··· MATERIAL SUPPLIED ···

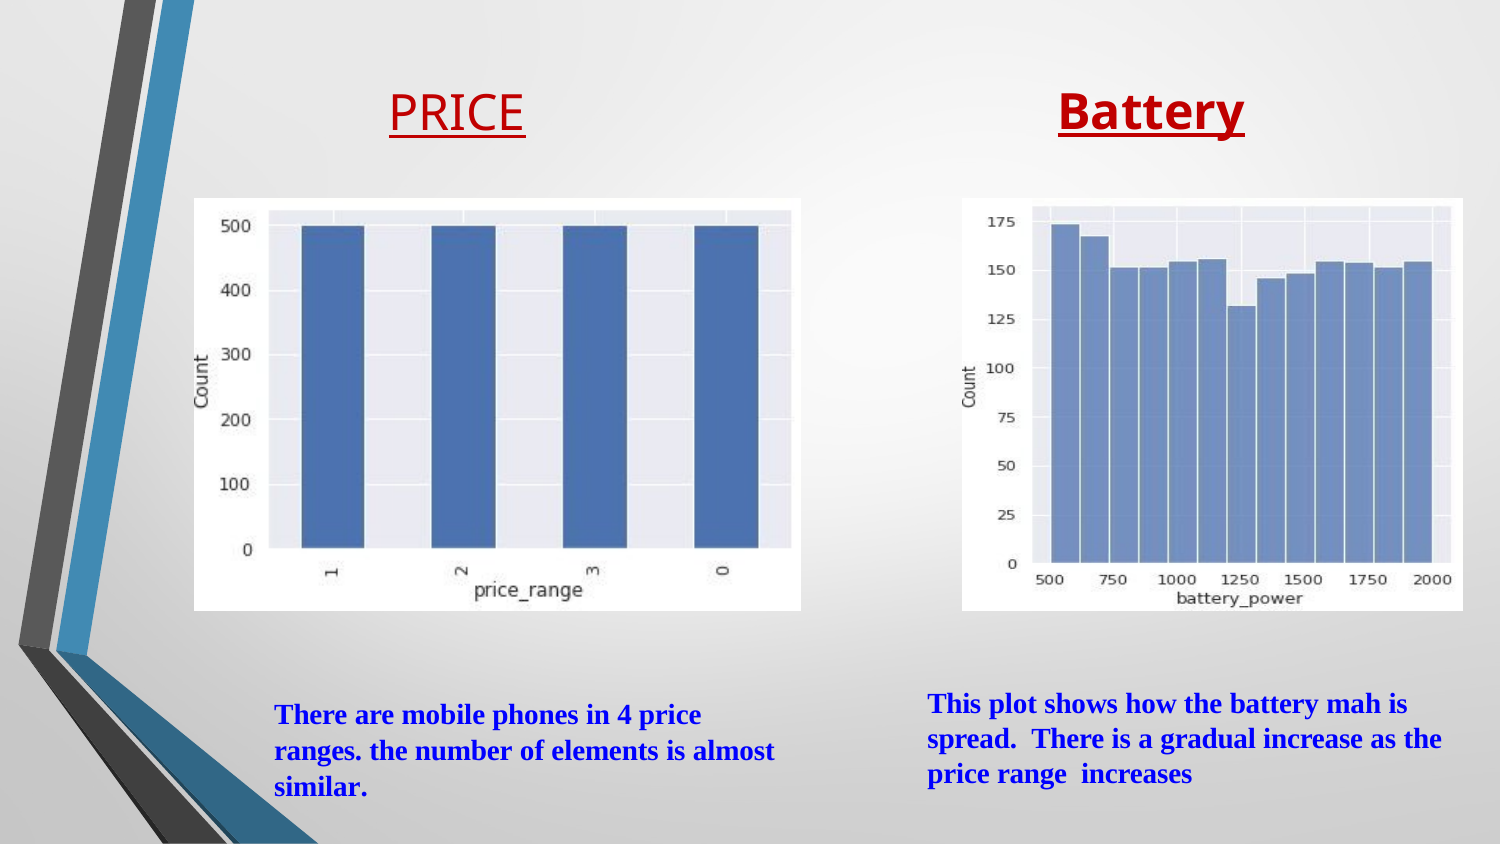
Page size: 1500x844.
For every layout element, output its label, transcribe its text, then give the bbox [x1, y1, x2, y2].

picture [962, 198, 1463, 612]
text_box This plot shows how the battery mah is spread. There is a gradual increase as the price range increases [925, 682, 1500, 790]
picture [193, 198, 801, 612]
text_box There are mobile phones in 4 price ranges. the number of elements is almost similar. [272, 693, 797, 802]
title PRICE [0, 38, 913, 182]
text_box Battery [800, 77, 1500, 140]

···

For this exercise, return the records above in full and exactly, omitting the images.

YOUR RESPONSE:
Page size: 1500x844.
For every layout element, output its label, transcribe its text, then give the bbox [x1, y1, x2, y2].

picture [962, 198, 1463, 612]
text_box This plot shows how the battery mah is spread. There is a gradual increase as the price range increases [925, 682, 1500, 790]
picture [193, 198, 801, 612]
text_box There are mobile phones in 4 price ranges. the number of elements is almost similar. [272, 693, 797, 802]
title PRICE [0, 38, 913, 182]
text_box Battery [800, 77, 1500, 140]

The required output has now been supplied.